--- RECORDED DATA Enclosed Below ---

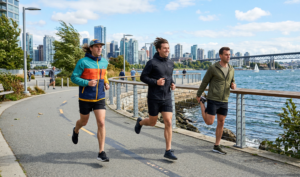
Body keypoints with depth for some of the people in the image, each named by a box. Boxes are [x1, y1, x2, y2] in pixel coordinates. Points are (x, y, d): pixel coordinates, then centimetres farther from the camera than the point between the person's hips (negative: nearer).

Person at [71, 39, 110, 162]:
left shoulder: (104, 62, 6)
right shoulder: (83, 62, -9)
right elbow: (74, 77, -8)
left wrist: (106, 83, 4)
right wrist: (87, 83, -23)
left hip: (99, 98, 3)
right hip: (85, 98, -3)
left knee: (101, 123, -9)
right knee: (84, 122, 16)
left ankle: (101, 153, -3)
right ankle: (76, 131, 54)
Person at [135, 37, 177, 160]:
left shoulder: (171, 63, 9)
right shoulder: (152, 63, -9)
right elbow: (143, 77, -6)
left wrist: (172, 84, 3)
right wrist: (155, 82, -20)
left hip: (167, 98, 4)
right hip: (154, 98, -4)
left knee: (168, 122, -5)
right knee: (152, 122, 10)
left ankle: (168, 151, 3)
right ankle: (140, 122, 47)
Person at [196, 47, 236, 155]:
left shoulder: (231, 69, 7)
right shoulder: (213, 68, -10)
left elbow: (232, 82, 20)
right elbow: (204, 82, -2)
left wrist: (233, 85, -6)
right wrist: (198, 95, 6)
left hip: (224, 101, 5)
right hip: (213, 100, -5)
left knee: (221, 123, 6)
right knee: (209, 122, -3)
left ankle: (216, 146, 18)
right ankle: (202, 102, 20)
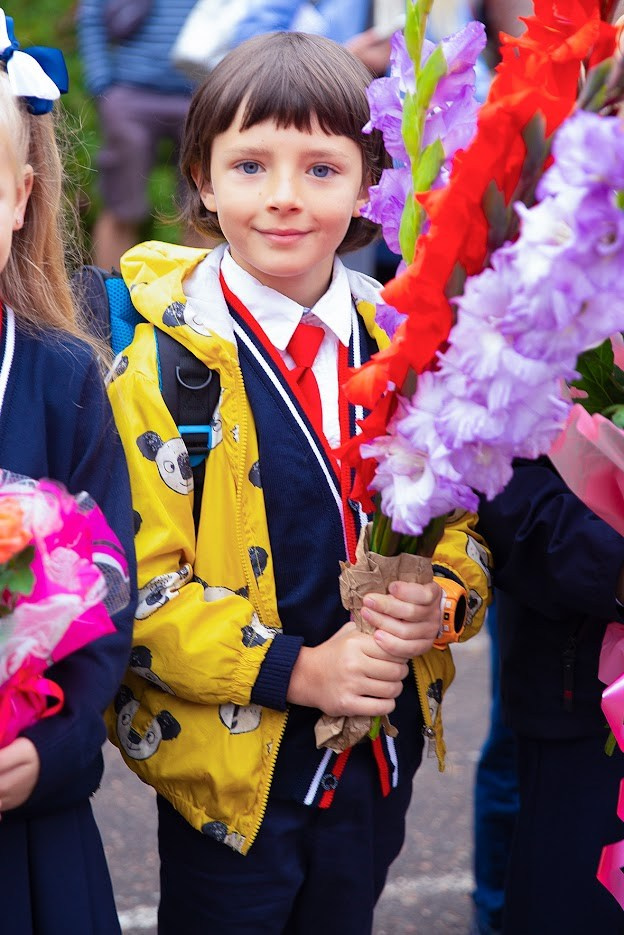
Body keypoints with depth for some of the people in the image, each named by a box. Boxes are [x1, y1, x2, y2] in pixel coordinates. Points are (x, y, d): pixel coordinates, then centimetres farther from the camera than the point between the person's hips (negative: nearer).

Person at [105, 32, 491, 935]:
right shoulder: (159, 361, -14)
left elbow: (463, 519, 8)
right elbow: (133, 581, -16)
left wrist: (432, 598, -13)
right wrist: (294, 670, -22)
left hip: (381, 755, 5)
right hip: (228, 762, -4)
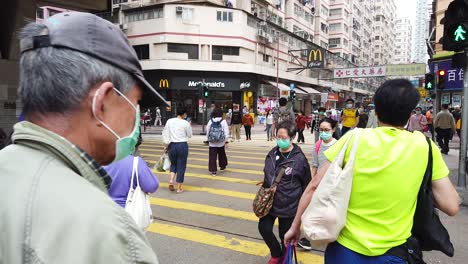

--- End of Enclosed RECORDED DATA ---

WHAT IS REQUIRED:
All lines from the one containing "right wrist: (198, 95, 6)" through the end of the entries above must be given again exactly, with every picture omitted.

SOLVED PROBLEM:
right wrist: (198, 95, 6)
left hip: (224, 101, 5)
right hip: (213, 100, -5)
left knee: (221, 123, 6)
right knee: (209, 122, -3)
left ankle: (216, 146, 18)
right ankle: (202, 102, 20)
Body keypoints with depth for some of the people in the image, each named by a box. Boxes are [x1, y1, x2, y2] in pixel coordinates. Points are (x, y, d): pixel coordinates, then centimetres farther from the camera than the point between the person's hips (negative: nearer).

Person at [105, 32, 491, 935]:
right shoulder: (159, 361, -14)
left elbow: (463, 519, 8)
right elbow: (133, 581, -16)
left wrist: (432, 598, -13)
right wrist: (294, 670, -22)
left hip: (381, 755, 5)
right hip: (228, 762, -4)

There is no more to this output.